Açıklamada, kadın bedeni üzerinde vajinal doğum ve sezeryan doğum üzerine yapılan tartışmalar ile Sağlık Bakanlığının özel hastanelerde sezeryan doğumu yasaklamasına tepki gösterildi.
Kararın kadın bedenine bir müdahale olduğunun vurgulandığı açıklamada ”Hükümet, yaratmaya çalıştığı toplumu kadın yaşamı ve bedeni üzerinden gerçekleştirmenin çabasındadır” denildi.
"KADINLARIN DOĞUM TERCİHLERİ DAİR DENETLENİYOR"
Açıklamada, 2025 Aile Yılı politikalarına değinilerek ”Bu politikalarla kadının doğum tercihi dahi denetleniyor; kadın bedeni, doğum ve nüfus politikalarının nesnesi haline getiriliyor” ifadeleri kullanıldı.
"BU YAKLAŞIM KABUL EDİLEMEZ"
Açıklamada, Aile Yılı kapsamında özellikle Aile ve Sosyal Hizmetler Bakanlığı’nın yeni logolar ürettiğini, özellikle aile ve koruyan erkek figürüyle yeniden ataerkiyi güçlendirmeye çalışıldığı öne sürülerek şu ifadelere yer verildi:
“Aile içindeki kadının kutsal bir varlık gibi romantize edilerek kadın kimliği yok sayılıyor. Bu saldırı politikalarıyla devlet doğurganlık teşviki, çocuk sayısı, çocuk ve doğum yardımları ve benzeri uygulamalarla, ev içi kadın rollerinin kutsanması gibi araçlarla kadın bedenine ve yaşamına olan denetimini meşrulaştırıyor. Kadınların kimliğinin anne, eş ve aile üzerinden tanımlanması, kadının toplumdaki varlığını sadece aile içindeki rol ile sınırlayan bu yaklaşım kabul edilemez.”
"KADININ BEDENİNE VE TERCİHİNE SALDIRIDIR"
Sivas spor- Fenerbahçe maçında erkek sporcuların ellerinde "normal doğum" pankartlarıyla sahaya çıktığının hatırlatıldığı açıklamada “Doğumun normali, anormali yoktur. ‘Vajinal doğumu teşvik’ söylemi sağlıklı olanı önermenin ötesine geçip kadın bedenine ve tercihine yönelik saldırıdır” denildi.

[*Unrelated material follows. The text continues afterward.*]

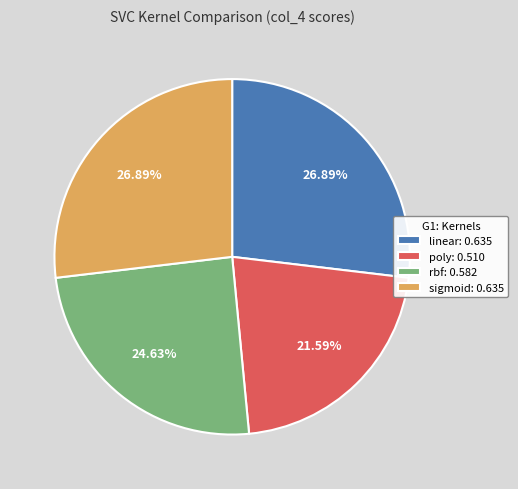

Which slice is the smallest?

poly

"KADINLAR SİYASETE ALET EDİLMEMELİDİR"
Açıklamada, Kadınların hiçbir şekilde aile yılı kapsamında ne politikalarına ne de vajinal doğum anlamında siyasete alet edilmemesi gerektiği vurgulanarak “Kadınların bedenleri üzerinde, sosyal hayatları, toplumsal duruşları hakkında tek söz sahibi yine kadınların kendisidir.” denildi.